Do you own a safety deposit box?

August 26, 2022

Like rotary phones, phone books, pagers, and so many other things that have become obsolete, safety deposit boxes seem to be headed in the same direction.  We never hear about the younger generations using them. 

I suppose they still have a purpose, but they were often used to protect paperwork in the event of a fire and a lot of people now have fireproof safes in their homes.  If you still have one, I recommend spending a little time thinking things through to determine if it's still needed.  If you decide you want to keep the safety deposit box, here are some things to consider:

1)  What procedure would an appointed person have to follow if you were indisposed, and someone had to get into the box.

2)  Who have you designated to retrieve the contents of the box if you aren't able?  Is that person aware?  Is he or she aware of the procedure that would be required of them?  

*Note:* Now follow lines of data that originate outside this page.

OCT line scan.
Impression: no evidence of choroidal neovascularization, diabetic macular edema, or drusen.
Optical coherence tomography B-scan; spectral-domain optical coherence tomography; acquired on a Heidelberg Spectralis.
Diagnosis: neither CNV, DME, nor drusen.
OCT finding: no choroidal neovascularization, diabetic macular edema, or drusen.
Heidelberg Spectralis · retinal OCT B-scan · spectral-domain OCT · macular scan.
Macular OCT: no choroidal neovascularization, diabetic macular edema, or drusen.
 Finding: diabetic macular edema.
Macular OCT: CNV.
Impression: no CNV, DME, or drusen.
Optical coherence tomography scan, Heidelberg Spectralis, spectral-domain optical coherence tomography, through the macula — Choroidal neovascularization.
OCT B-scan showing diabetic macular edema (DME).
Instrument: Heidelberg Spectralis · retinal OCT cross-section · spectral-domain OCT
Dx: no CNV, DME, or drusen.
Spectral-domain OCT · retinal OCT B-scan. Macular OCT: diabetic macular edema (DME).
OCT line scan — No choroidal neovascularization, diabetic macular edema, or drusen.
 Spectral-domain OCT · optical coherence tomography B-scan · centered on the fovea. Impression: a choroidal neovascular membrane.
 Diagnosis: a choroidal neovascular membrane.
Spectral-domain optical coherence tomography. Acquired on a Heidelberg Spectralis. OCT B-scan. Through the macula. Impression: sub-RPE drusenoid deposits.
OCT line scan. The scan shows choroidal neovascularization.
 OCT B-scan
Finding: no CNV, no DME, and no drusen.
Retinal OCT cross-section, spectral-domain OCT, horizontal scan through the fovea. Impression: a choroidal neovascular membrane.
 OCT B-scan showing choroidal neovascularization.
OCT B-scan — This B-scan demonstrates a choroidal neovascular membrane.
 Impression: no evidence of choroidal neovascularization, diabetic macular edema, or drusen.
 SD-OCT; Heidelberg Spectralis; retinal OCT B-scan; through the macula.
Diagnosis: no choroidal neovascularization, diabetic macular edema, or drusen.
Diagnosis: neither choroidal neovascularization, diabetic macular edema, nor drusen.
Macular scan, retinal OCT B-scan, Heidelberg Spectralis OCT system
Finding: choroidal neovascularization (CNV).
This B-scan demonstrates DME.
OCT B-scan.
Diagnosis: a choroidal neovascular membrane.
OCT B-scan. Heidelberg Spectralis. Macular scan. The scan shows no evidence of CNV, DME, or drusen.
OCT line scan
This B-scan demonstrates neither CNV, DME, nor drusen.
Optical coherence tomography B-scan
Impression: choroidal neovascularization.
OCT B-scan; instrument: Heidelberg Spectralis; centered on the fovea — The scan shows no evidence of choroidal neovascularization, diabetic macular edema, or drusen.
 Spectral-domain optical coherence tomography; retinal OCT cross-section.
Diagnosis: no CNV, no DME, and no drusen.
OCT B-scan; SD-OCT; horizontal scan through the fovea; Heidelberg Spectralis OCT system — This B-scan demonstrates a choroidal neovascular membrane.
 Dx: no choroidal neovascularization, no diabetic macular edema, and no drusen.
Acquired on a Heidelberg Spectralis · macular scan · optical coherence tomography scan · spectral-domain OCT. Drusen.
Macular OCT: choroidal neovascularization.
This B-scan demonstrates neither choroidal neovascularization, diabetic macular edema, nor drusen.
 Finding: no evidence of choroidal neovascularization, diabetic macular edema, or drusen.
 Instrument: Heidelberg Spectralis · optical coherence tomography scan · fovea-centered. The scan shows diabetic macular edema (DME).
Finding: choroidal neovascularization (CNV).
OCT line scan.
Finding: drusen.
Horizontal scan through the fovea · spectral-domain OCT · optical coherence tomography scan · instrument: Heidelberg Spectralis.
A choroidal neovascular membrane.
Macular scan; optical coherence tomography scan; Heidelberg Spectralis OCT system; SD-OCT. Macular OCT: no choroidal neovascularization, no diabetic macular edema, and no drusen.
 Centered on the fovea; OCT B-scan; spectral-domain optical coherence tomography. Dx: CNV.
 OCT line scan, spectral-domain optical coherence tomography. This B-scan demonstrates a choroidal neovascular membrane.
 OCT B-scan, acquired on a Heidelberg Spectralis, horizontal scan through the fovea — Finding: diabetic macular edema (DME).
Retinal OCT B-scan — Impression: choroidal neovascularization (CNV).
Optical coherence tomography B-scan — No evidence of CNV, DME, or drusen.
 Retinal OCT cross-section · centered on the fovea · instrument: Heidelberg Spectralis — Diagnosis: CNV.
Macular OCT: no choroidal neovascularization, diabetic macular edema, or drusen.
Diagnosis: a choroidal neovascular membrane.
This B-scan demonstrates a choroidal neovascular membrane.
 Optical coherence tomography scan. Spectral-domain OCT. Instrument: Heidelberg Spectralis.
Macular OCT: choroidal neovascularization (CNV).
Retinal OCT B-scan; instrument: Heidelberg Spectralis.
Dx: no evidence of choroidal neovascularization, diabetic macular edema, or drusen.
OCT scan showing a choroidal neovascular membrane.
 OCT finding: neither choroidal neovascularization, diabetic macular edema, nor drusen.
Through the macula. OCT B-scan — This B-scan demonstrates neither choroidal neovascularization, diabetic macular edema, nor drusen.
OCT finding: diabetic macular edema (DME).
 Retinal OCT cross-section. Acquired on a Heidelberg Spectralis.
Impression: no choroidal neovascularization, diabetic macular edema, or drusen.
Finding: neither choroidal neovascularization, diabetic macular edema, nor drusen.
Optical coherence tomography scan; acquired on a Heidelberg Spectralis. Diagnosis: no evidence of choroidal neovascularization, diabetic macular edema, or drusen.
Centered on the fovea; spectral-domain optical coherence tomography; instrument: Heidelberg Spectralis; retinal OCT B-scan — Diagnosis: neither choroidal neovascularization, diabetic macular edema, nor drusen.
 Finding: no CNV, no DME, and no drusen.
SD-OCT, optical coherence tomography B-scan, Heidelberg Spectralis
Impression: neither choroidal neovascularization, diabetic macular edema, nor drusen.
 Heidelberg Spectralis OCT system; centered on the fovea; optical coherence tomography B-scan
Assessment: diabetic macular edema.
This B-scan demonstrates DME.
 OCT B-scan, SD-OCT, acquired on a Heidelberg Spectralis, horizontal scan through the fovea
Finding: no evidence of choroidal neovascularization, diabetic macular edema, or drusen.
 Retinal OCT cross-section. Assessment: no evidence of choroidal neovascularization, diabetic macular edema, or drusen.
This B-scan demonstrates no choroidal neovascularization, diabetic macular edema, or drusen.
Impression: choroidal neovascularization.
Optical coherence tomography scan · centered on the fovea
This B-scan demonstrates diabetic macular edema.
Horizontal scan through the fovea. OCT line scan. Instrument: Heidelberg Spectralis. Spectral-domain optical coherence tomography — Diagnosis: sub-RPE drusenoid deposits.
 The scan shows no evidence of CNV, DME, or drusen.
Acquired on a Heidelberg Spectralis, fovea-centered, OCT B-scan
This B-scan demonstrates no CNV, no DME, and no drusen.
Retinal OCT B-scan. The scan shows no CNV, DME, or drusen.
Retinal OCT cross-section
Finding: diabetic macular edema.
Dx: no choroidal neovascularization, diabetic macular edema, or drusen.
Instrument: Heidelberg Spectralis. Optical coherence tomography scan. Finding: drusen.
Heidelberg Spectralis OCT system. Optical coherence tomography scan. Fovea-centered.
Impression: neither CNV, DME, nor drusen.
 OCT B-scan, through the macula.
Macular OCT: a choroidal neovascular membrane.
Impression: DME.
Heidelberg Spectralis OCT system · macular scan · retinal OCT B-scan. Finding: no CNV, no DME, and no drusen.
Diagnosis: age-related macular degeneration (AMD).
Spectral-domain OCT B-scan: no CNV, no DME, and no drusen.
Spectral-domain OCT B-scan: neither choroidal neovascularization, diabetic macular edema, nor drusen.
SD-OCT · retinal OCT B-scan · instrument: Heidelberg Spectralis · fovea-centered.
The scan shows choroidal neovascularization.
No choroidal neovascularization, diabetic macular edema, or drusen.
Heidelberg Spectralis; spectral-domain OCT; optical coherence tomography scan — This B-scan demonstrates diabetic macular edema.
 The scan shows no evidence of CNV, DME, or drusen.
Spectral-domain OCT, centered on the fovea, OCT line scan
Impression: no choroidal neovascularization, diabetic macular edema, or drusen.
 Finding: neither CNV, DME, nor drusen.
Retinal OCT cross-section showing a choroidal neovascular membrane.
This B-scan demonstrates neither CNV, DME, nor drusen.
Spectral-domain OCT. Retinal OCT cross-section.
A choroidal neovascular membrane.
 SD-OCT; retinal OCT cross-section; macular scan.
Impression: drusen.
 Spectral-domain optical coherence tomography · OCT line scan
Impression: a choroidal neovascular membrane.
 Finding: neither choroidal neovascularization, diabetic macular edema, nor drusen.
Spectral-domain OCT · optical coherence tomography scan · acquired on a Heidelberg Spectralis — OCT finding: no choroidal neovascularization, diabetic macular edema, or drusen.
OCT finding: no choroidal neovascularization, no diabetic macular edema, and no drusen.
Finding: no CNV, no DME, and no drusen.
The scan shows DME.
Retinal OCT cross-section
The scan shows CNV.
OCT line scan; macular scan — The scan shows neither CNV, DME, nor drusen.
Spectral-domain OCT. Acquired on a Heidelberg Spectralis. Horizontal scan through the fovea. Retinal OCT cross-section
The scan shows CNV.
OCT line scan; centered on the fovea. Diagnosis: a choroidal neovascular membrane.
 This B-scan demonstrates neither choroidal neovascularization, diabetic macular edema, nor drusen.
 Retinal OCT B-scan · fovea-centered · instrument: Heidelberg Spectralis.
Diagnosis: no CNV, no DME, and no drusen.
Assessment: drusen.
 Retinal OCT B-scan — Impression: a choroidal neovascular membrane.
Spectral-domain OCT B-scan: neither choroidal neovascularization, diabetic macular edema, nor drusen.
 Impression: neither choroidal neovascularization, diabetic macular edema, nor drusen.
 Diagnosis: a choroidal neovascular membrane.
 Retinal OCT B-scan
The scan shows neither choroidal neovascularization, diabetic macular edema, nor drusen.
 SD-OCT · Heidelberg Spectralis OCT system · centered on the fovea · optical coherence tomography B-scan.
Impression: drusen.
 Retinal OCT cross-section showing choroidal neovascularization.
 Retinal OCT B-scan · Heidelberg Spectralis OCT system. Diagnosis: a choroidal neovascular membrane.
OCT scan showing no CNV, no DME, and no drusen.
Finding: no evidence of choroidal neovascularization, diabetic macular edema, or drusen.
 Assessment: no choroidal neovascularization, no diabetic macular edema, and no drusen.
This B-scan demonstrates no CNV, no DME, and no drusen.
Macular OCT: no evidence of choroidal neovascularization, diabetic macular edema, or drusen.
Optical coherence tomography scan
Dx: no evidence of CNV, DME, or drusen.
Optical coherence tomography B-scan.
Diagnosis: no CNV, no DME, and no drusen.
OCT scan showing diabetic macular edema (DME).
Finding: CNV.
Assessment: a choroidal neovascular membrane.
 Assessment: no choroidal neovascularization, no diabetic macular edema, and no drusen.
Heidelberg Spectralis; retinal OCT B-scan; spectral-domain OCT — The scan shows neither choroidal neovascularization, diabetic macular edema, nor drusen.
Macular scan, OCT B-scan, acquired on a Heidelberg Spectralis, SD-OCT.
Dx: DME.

3)  Do all of the contents need to remain in the safety deposit box?  Or can some of them be stored at home?  Does anything need to be shredded or thrown away?  Be sure to throw away anything that has expired or is no longer needed.  You'll save a lot of hassle for whoever is charged with wrapping up your estate.

4)  Do you have physical stock certificates and/ or bonds stored in the box?  If so, I highly recommend that you take them to your financial advisor to have them transferred into firm name, which means that they'll be reflected on your statements.  Physical certificates can be extremely difficult for family members or executors to deal with if the owner becomes incapacitated or passes away - with an emphasis on extremely.  In addition, there are numerous corporate actions that can be difficult to trace and, therefore, it's nearly impossible to keep track of values.

5)  Will there be family problems if you designate an heir as the person to dispose of contents?  There's often a perception of mismanagement if someone empties a safety deposit box without all heirs being present, and it's not realistic to expect that everyone can be available for chores such as this.  Executors and trustees are tasked with carrying out procedures outlined in wills and trusts but leaving an heir in charge of the dispensing of contents can create unnecessary misunderstandings.  This is a good reason to use a corporate trustee rather than a friend or relative but that's a topic for another article.  

In short, I'm not a huge fan of safety deposit boxes, but if you're certain you need one, be sure to revisit the contents and the decision, and address the above questions every two years or so.